2 de fevereiro de 2012

Calada

- Do lado de cá parece que a janela está mais longe! - disse João, do alto do vigésimo andar.
- É, dá até um frio na barriga - falou, e depois sorriu. Os olhos de Laura brilhavam.
- Eu, às vezes, fico pensando nesses momentos decisivos: uma pessoa que pula do alto de um prédio, um prédio que cai, uma janela que se fecha, uma cinza de um cigarro que despenca da ponta já morta...
- Eu também. Já pensou que a cada segundo, a cada milésimo de segundo, muitas coisas acontecem?!
- E alguns dormem.
- É, alguns dormem enquanto outros dançam.
- É estranho. Parece que o tempo passa diferente para cada um.
- É uma falsa sensação de que estamos ligados.
- Cada dia mais tenho a certeza de que não estamos juntos, cada um na sua, cada um de um lado...
- ...cada um ouvindo uma música, vendo uma imagem diferente. Cada pessoa na sua vida.
- Isso é intimidade, né?! Alguns ficam tentando explicar, fazem mil teorias, surgem trocentas tentativas de acessar a intimidade. E tudo fracassa. Essa é a zona obscura da vida.
- Já parou pra pensar como somos arrogantes. Tudo não passa de uma ilusão de ótica. Quando estamos perto, a janela parece imensa. Mas é só correr e olhar de longe. Tudo muito de tamanho.
- Definitivamente, tudo é...
- ...relativo.
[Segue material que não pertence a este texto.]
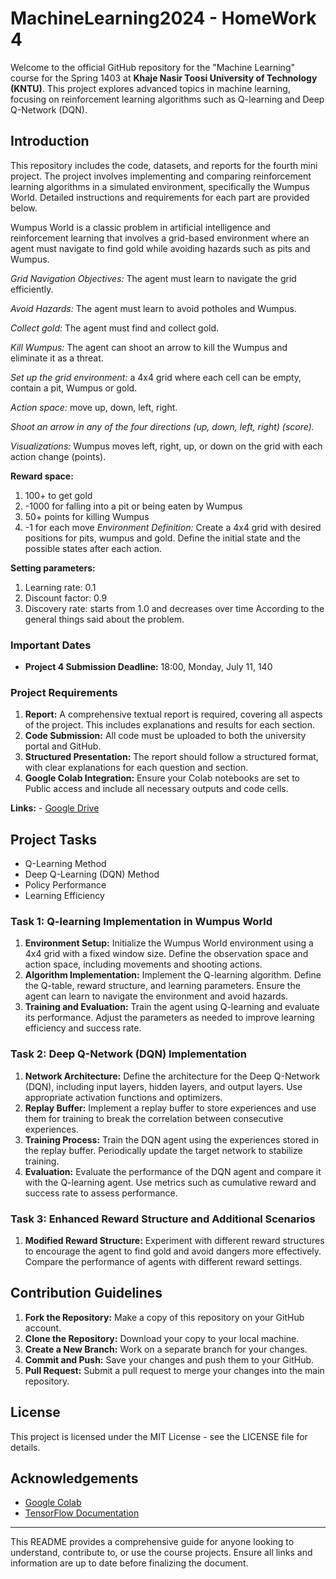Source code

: # MachineLearning2024 - HomeWork 4
Welcome to the official GitHub repository for the "Machine Learning" course for the Spring 1403 at **Khaje Nasir Toosi University of Technology (KNTU)**. This project explores advanced topics in machine learning, focusing on reinforcement learning algorithms such as Q-learning and Deep Q-Network (DQN).
## Introduction
This repository includes the code, datasets, and reports for the fourth mini project. The project involves implementing and comparing reinforcement learning algorithms in a simulated environment, specifically the Wumpus World. Detailed instructions and requirements for each part are provided below.

Wumpus World is a classic problem in artificial intelligence and reinforcement learning that involves a grid-based environment where an agent must navigate to find gold while avoiding hazards such as pits and Wumpus.

*Grid Navigation Objectives:* The agent must learn to navigate the grid efficiently.

*Avoid Hazards:* The agent must learn to avoid potholes and Wumpus.

*Collect gold:* The agent must find and collect gold.

*Kill Wumpus:* The agent can shoot an arrow to kill the Wumpus and eliminate it as a threat.

*Set up the grid environment:* a 4x4 grid where each cell can be empty, contain a pit, Wumpus or gold.

*Action space:* move up, down, left, right.

*Shoot an arrow in any of the four directions (up, down, left, right) (score).*

*Visualizations:* Wumpus moves left, right, up, or down on the grid with each action change (points).

**Reward space:**

1. 100+ to get gold
2. -1000 for falling into a pit or being eaten by Wumpus
3. 50+ points for killing Wumpus
4. -1 for each move
*Environment Definition:* Create a 4x4 grid with desired positions for pits, wumpus and gold. Define the initial state and the possible states after each action.

**Setting parameters:**

1. Learning rate: 0.1
2. Discount factor: 0.9
3. Discovery rate: starts from 1.0 and decreases over time According to the general things said about the problem.

### Important Dates
- **Project 4 Submission Deadline:** 18:00, Monday, July 11, 140

### Project Requirements
1. **Report:** A comprehensive textual report is required, covering all aspects of the project. This includes explanations and results for each section.
2. **Code Submission:** All code must be uploaded to both the university portal and GitHub.
3. **Structured Presentation:** The report should follow a structured format, with clear explanations for each question and section.
4. **Google Colab Integration:** Ensure your Colab notebooks are set to Public access and include all necessary outputs and code cells.

**Links:**
      - [Google Drive](https://drive.google.com/drive/folders/147v_LVsJreU_Pg6KVc4gar_UjFSXKEP7)

## Project Tasks
- Q-Learning Method
- Deep Q-Learning (DQN) Method
- Policy Performance
- Learning Efficiency
### Task 1: Q-learning Implementation in Wumpus World
1. **Environment Setup:** Initialize the Wumpus World environment using a 4x4 grid with a fixed window size. Define the observation space and action space, including movements and shooting actions.
2. **Algorithm Implementation:** Implement the Q-learning algorithm. Define the Q-table, reward structure, and learning parameters. Ensure the agent can learn to navigate the environment and avoid hazards.
3. **Training and Evaluation:** Train the agent using Q-learning and evaluate its performance. Adjust the parameters as needed to improve learning efficiency and success rate.
### Task 2: Deep Q-Network (DQN) Implementation
1. **Network Architecture:** Define the architecture for the Deep Q-Network (DQN), including input layers, hidden layers, and output layers. Use appropriate activation functions and optimizers.
2. **Replay Buffer:** Implement a replay buffer to store experiences and use them for training to break the correlation between consecutive experiences.
3. **Training Process:** Train the DQN agent using the experiences stored in the replay buffer. Periodically update the target network to stabilize training.
4. **Evaluation:** Evaluate the performance of the DQN agent and compare it with the Q-learning agent. Use metrics such as cumulative reward and success rate to assess performance.
### Task 3: Enhanced Reward Structure and Additional Scenarios
1. **Modified Reward Structure:** Experiment with different reward structures to encourage the agent to find gold and avoid dangers more effectively. Compare the performance of agents with different reward settings.

## Contribution Guidelines
1. **Fork the Repository:** Make a copy of this repository on your GitHub account.
2. **Clone the Repository:** Download your copy to your local machine.
3. **Create a New Branch:** Work on a separate branch for your changes.
4. **Commit and Push:** Save your changes and push them to your GitHub.
5. **Pull Request:** Submit a pull request to merge your changes into the main repository.

## License
This project is licensed under the MIT License - see the LICENSE file for details.

## Acknowledgements
- [Google Colab](https://colab.research.google.com/)
- [TensorFlow Documentation](https://www.tensorflow.org/)

***
This README provides a comprehensive guide for anyone looking to understand, contribute to, or use the course projects. Ensure all links and information are up to date before finalizing the document.
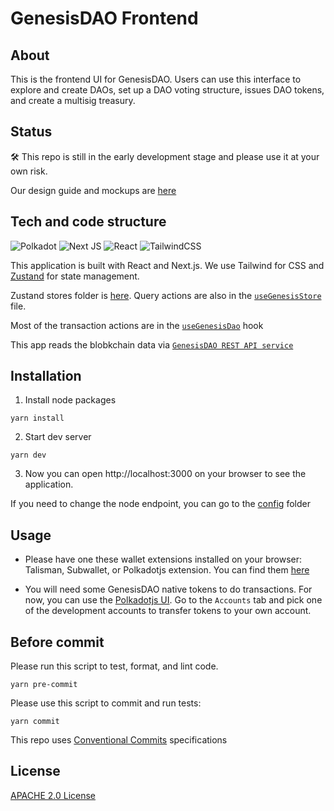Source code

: # GenesisDAO Frontend

## About

This is the frontend UI for GenesisDAO. Users can use this interface to explore and create DAOs, set up a DAO voting structure, issues DAO tokens, and create a multisig treasury.   


## Status

:hammer_and_wrench: This repo is still in the early development stage and please use it at your own risk. 

Our design guide and mockups are [here](./design/)

## Tech and code structure

![Polkadot](https://img.shields.io/badge/polkadot-E6007A?style=for-the-badge&logo=polkadot&logoColor=white) ![Next JS](https://img.shields.io/badge/Next-black?style=for-the-badge&logo=next.js&logoColor=white) ![React](https://img.shields.io/badge/react-%2320232a.svg?style=for-the-badge&logo=react&logoColor=%2361DAFB) ![TailwindCSS](https://img.shields.io/badge/tailwindcss-%2338B2AC.svg?style=for-the-badge&logo=tailwind-css&logoColor=white) 

This application is built with React and Next.js. We use Tailwind for CSS and [Zustand](https://github.com/pmndrs/zustand) for state management.


Zustand stores folder is [here](./src/stores/). Query actions are also in the [`useGenesisStore`](./src/stores/genesisStore.ts) file. 

Most of the transaction actions are in the [`useGenesisDao`](./src/hooks/useGenesisDao.ts) hook

This app reads the blobkchain data via [`GenesisDAO REST API service`](https://service.genesis-dao.org/) 

## Installation

1. Install node packages

```
yarn install
```

2. Start dev server 
```
yarn dev
```

3. Now you can open http://localhost:3000 on your browser to see the application.

If you need to change the node endpoint, you can go to the [config](./src/config) folder

## Usage

- Please have one these wallet extensions installed on your browser: Talisman, Subwallet, or Polkadotjs extension. You can find them [here](https://wiki.polkadot.network/docs/wallets)

- You will need some GenesisDAO native tokens to do transactions. For now, you can use the [Polkadotjs UI](https://polkadot.js.org/apps). Go to the `Accounts` tab and  pick one of the development accounts to transfer tokens to your own account. 


## Before commit

Please run this script to test, format, and lint code. 

```
yarn pre-commit
```


Please use this script to commit and run tests:

```
yarn commit
```


This repo uses [Conventional Commits](https://www.conventionalcommits.org/en/v1.0.0/#specification) specifications


## License
[APACHE 2.0 License](https://github.com/deep-ink-ventures/genesis-dao-frontend/blob/main/LICENSE)
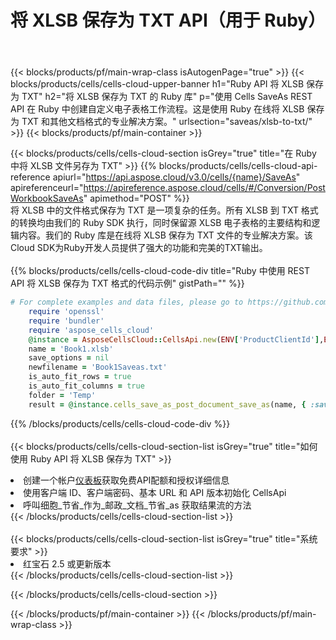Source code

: ﻿---
title: 将 XLSB 保存为 TXT API（用于 Ruby）
description: 使用Aspose.Cells Cloud SDK for Ruby将XLSB格式文件保存为TXT格式文件。
url: /zh/ruby/saveas/xlsb-to-txt/
---
{{< blocks/products/pf/main-wrap-class isAutogenPage="true" >}}
{{< blocks/products/cells/cells-cloud-upper-banner h1="Ruby API 将 XLSB 保存为 TXT" h2="将 XLSB 保存为 TXT 的 Ruby 库" p="使用 Cells SaveAs REST API 在 Ruby 中创建自定义电子表格工作流程。这是使用 Ruby 在线将 XLSB 保存为 TXT 和其他文档格式的专业解决方案。" urlsection="saveas/xlsb-to-txt/" >}}
{{< blocks/products/pf/main-container >}}

{{< blocks/products/cells/cells-cloud-section isGrey="true" title="在 Ruby 中将 XLSB 文件另存为 TXT" >}}
{{% blocks/products/cells/cells-cloud-api-reference apiurl="https://api.aspose.cloud/v3.0/cells/{name}/SaveAs" apireferenceurl="https://apireference.aspose.cloud/cells/#/Conversion/PostWorkbookSaveAs" apimethod="POST" %}}
<br/>
将 XLSB 中的文件格式保存为 TXT 是一项复杂的任务。所有 XLSB 到 TXT 格式的转换均由我们的 Ruby SDK 执行，同时保留源 XLSB 电子表格的主要结构和逻辑内容。我们的 Ruby 库是在线将 XLSB 保存为 TXT 文件的专业解决方案。该Cloud SDK为Ruby开发人员提供了强大的功能和完美的TXT输出。
<br/>
<br/>
{{% blocks/products/cells/cells-cloud-code-div title="Ruby 中使用 REST API 将 XLSB 保存为 TXT 格式的代码示例" gistPath="" %}}
  
```ruby
# For complete examples and data files, please go to https://github.com/aspose-cells-cloud/aspose-cells-cloud-ruby/
    require 'openssl'
    require 'bundler'
    require 'aspose_cells_cloud'
    @instance = AsposeCellsCloud::CellsApi.new(ENV['ProductClientId'],ENV['ProductClientSecret'])
    name = 'Book1.xlsb'
    save_options = nil
    newfilename = 'Book1Saveas.txt'
    is_auto_fit_rows = true
    is_auto_fit_columns = true
    folder = 'Temp'
    result = @instance.cells_save_as_post_document_save_as(name, { :save_options=>save_options, :newfilename=>(folder+"/"+newfilename), :is_auto_fit_rows=>is_auto_fit_rows, :is_auto_fit_columns=>is_auto_fit_columns, :folder=>folder})
```
  
{{% /blocks/products/cells/cells-cloud-code-div %}}
<br/>
<br/>
{{< blocks/products/cells/cells-cloud-section-list isGrey="true" title="如何使用 Ruby API 将 XLSB 保存为 TXT" >}}
<li>创建一个帐户<a href="https://dashboard.aspose.cloud/">仪表板</a>获取免费API配额和授权详细信息</li>
<li>使用客户端 ID、客户端密码、基本 URL 和 API 版本初始化 CellsApi</li>
<li>呼叫细胞_节省_作为_邮政_文档_节省_as 获取结果流的方法</li>
{{< /blocks/products/cells/cells-cloud-section-list >}}
<br/>
<br/>
{{< blocks/products/cells/cells-cloud-section-list isGrey="true" title="系统要求" >}}
<li>红宝石 2.5 或更新版本</li>
{{< /blocks/products/cells/cells-cloud-section-list >}}

{{< /blocks/products/cells/cells-cloud-section >}}

{{< /blocks/products/pf/main-container >}}
{{< /blocks/products/pf/main-wrap-class >}}

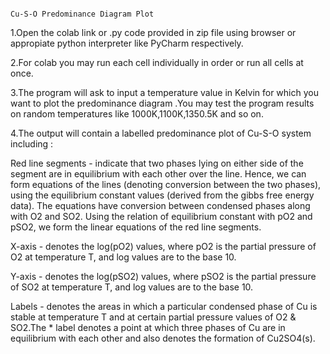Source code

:                                                                         Cu-S-O Predominance Diagram Plot

1.Open the colab link or .py code provided in zip file using browser or appropiate python interpreter like PyCharm respectively.

2.For colab you may run each cell individually in order or run all cells at once.

3.The program will ask to input a temperature value in Kelvin for which you want to plot the predominance diagram .You may test the program results on random temperatures like 
1000K,1100K,1350.5K and so on.

4.The output will contain a labelled predominance plot of Cu-S-O system including :

Red line segments - indicate that two phases lying on either side of the segment are in equilibrium with each other over the line. Hence, we can form equations of the lines (denoting conversion between the two phases), using the equilibrium constant values (derived from the gibbs free energy data). The equations have conversion between condensed phases along with O2 and SO2. Using the relation of equilibrium constant with pO2 and pSO2, we form the linear equations of the red line segments.

X-axis - denotes the log(pO2) values, where pO2 is the partial pressure of O2 at temperature T, and log values are to the base 10.
  
Y-axis - denotes the log(pSO2) values, where pSO2 is the partial pressure of SO2 at temperature T, and log values are to the base 10.

Labels - denotes the areas in which a particular condensed phase of Cu is stable at temperature T and at certain partial pressure values of O2 & SO2.The * label denotes a point at which three phases of Cu are in equilibrium with each other and also denotes the formation of Cu2SO4(s).

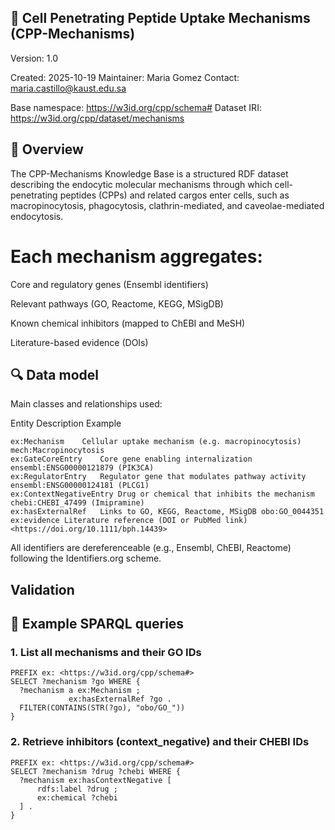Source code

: ## 🧬 Cell Penetrating Peptide Uptake Mechanisms (CPP-Mechanisms)

Version: 1.0

Created: 2025-10-19
Maintainer: Maria Gomez
Contact: maria.castillo@kaust.edu.sa

Base namespace: https://w3id.org/cpp/schema#
Dataset IRI: https://w3id.org/cpp/dataset/mechanisms

## 📘 Overview

The CPP-Mechanisms Knowledge Base is a structured RDF dataset describing the endocytic molecular mechanisms through which cell-penetrating peptides (CPPs) and related cargos enter cells, such as macropinocytosis, phagocytosis, clathrin-mediated, and caveolae-mediated endocytosis.

# Each mechanism aggregates:

Core and regulatory genes (Ensembl identifiers)

Relevant pathways (GO, Reactome, KEGG, MSigDB)

Known chemical inhibitors (mapped to ChEBI and MeSH)

Literature-based evidence (DOIs)

## 🔍 Data model

Main classes and relationships used:

Entity	Description	Example
```
ex:Mechanism	Cellular uptake mechanism (e.g. macropinocytosis)	mech:Macropinocytosis
ex:GateCoreEntry	Core gene enabling internalization	ensembl:ENSG00000121879 (PIK3CA)
ex:RegulatorEntry	Regulator gene that modulates pathway activity	ensembl:ENSG00000124181 (PLCG1)
ex:ContextNegativeEntry	Drug or chemical that inhibits the mechanism	chebi:CHEBI_47499 (Imipramine)
ex:hasExternalRef	Links to GO, KEGG, Reactome, MSigDB	obo:GO_0044351
ex:evidence	Literature reference (DOI or PubMed link)	<https://doi.org/10.1111/bph.14439>
```
All identifiers are dereferenceable (e.g., Ensembl, ChEBI, Reactome) following the Identifiers.org
 scheme.

## Validation



## 🧠 Example SPARQL queries

### 1. List all mechanisms and their GO IDs
```
PREFIX ex: <https://w3id.org/cpp/schema#>
SELECT ?mechanism ?go WHERE {
  ?mechanism a ex:Mechanism ;
             ex:hasExternalRef ?go .
  FILTER(CONTAINS(STR(?go), "obo/GO_"))
}
```

### 2. Retrieve inhibitors (context_negative) and their CHEBI IDs
```
PREFIX ex: <https://w3id.org/cpp/schema#>
SELECT ?mechanism ?drug ?chebi WHERE {
  ?mechanism ex:hasContextNegative [
      rdfs:label ?drug ;
      ex:chemical ?chebi
  ] .
}
```
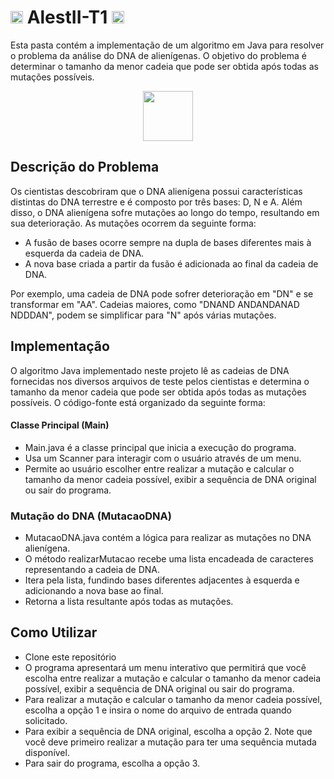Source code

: # <img width=20 src="https://static.vecteezy.com/system/resources/previews/015/280/601/original/hand-drawn-genes-and-dna-illustration-png.png"> AlestII-T1 <img width=20 src="https://static.vecteezy.com/system/resources/previews/015/280/601/original/hand-drawn-genes-and-dna-illustration-png.png">


Esta pasta contém a implementação de um algoritmo em Java para resolver o problema da análise do DNA de alienígenas. O objetivo do problema é determinar o tamanho da menor cadeia que pode ser obtida após todas as mutações possíveis.

<div align="center">
<img width=80 src="https://media1.giphy.com/media/TfARDpUutt1W2jgDBY/200w.gif?cid=6c09b9521dunvclng2szhkyn0659jn50snjgh4fl7him5jzk&ep=v1_gifs_search&rid=200w.gif&ct=s">
</div>

## Descrição do Problema
Os cientistas descobriram que o DNA alienígena possui características distintas do DNA terrestre e é composto por três bases: D, N e A. Além disso, o DNA alienígena sofre mutações ao longo do tempo, resultando em sua deterioração. As mutações ocorrem da seguinte forma:

- A fusão de bases ocorre sempre na dupla de bases diferentes mais à esquerda da cadeia de DNA.
- A nova base criada a partir da fusão é adicionada ao final da cadeia de DNA.

Por exemplo, uma cadeia de DNA pode sofrer deterioração em "DN" e se transformar em "AA". Cadeias maiores, como "DNAND ANDANDANAD NDDDAN", podem se simplificar para "N" após várias mutações.


## Implementação
O algoritmo Java implementado neste projeto lê as cadeias de DNA fornecidas nos diversos arquivos de teste pelos cientistas e determina o tamanho da menor cadeia que pode ser obtida após todas as mutações possíveis. O código-fonte está organizado da seguinte forma:

#### Classe Principal (Main)
- Main.java é a classe principal que inicia a execução do programa.
- Usa um Scanner para interagir com o usuário através de um menu.
- Permite ao usuário escolher entre realizar a mutação e calcular o tamanho da menor cadeia possível, exibir a sequência de DNA original ou sair do programa.

### Mutação do DNA (MutacaoDNA)
- MutacaoDNA.java contém a lógica para realizar as mutações no DNA alienígena.
- O método realizarMutacao recebe uma lista encadeada de caracteres representando a cadeia de DNA.
- Itera pela lista, fundindo bases diferentes adjacentes à esquerda e adicionando a nova base ao final.
- Retorna a lista resultante após todas as mutações.

## Como Utilizar
- Clone este repositório
- O programa apresentará um menu interativo que permitirá que você escolha entre realizar a mutação e calcular o tamanho da menor cadeia possível, exibir a sequência de DNA original ou sair do programa.
- Para realizar a mutação e calcular o tamanho da menor cadeia possível, escolha a opção 1 e insira o nome do arquivo de entrada quando solicitado.
- Para exibir a sequência de DNA original, escolha a opção 2. Note que você deve primeiro realizar a mutação para ter uma sequência mutada disponível.
- Para sair do programa, escolha a opção 3.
E a gente insistindo em desenhar o superlativo.
- E a gente jurando que as coisas são compreensíveis.
- E a gente na certeza de que as coisas são fáceis.
- Que as coisas são, até mesmo, discutíveis.
- [...]
- Por isso eu prefiro silenciar, Laura.

E se amaram no silêncio da noite fria. As janelas se apagando, como pequeninas luzes de uma árvore de natal.